§ Task to carry out:
Please reproduce the passage on the Martin Act below, word for word and in full.

§ Source passage:
....

It is contended, however, that all these earlier cases were rendered apocryphal by the passage of the Martin Act in 1911. G.S., 52-2 (C. S., 2507). Conceding the general broad effect of this statute, enabling a married woman ordinarily to contract and deal with her property as if she were unmarried, Martin v. Bundy, 212 N.C. 437, 193 S.E. 831, and to be bound by estoppel, Tripp v. Langston, 218 N.C. 295, 10 S.E.2d 916, yet the following pertinent delimitation must not be overlooked: "But no conveyance of her real estate shall be valid unless made with the written assent of her husband as provided by section six of article ten of the Constitution, and her privy examination as to the execution of the same taken and certified as now required by law." See Fisher v. Fisher, 218 N.C. 42, 9 S.E.2d 493; Capps v. Massey, 199 N.C. 196, 154 S.E. 52; Wallin v. Rice, 170 N.C. 417, 87 S.E. 239.

....

§ Available data:

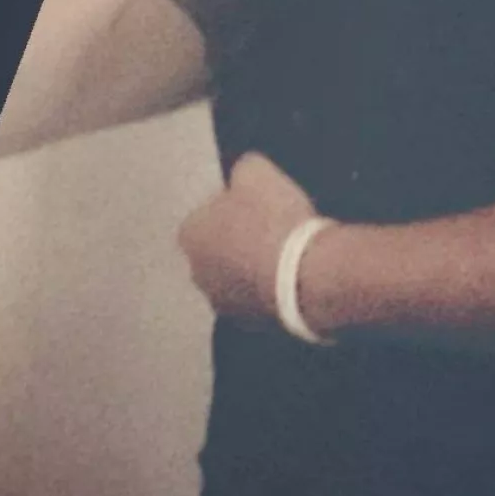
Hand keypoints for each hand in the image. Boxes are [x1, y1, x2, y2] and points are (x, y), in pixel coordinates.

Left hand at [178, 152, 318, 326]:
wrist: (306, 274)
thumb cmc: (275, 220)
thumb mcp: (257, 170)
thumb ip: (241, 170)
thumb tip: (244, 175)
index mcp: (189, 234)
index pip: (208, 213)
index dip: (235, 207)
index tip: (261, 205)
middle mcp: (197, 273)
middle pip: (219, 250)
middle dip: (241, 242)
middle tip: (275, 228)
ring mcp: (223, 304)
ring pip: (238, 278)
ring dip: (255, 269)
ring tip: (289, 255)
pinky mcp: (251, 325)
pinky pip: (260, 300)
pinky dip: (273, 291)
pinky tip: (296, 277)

....

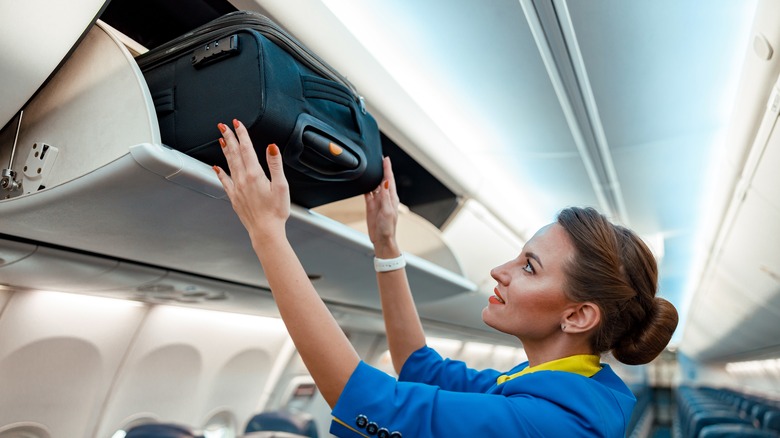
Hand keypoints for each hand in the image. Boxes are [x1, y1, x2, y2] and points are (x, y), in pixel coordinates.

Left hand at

....

§ Solution to this exercise:
It is contended, however, that all these earlier cases were rendered apocryphal by the passage of the Martin Act in 1911. G.S., 52-2 (C. S., 2507). Conceding the general broad effect of this statute, enabling a married woman ordinarily to contract and deal with her property as if she were unmarried, Martin v. Bundy, 212 N.C. 437, 193 S.E. 831, and to be bound by estoppel, Tripp v. Langston, 218 N.C. 295, 10 S.E.2d 916, yet the following pertinent delimitation must not be overlooked: "But no conveyance of her real estate shall be valid unless made with the written assent of her husband as provided by section six of article ten of the Constitution, and her privy examination as to the execution of the same taken and certified as now required by law." See Fisher v. Fisher, 218 N.C. 42, 9 S.E.2d 493; Capps v. Massey, 199 N.C. 196, 154 S.E. 52; Wallin v. Rice, 170 N.C. 417, 87 S.E. 239.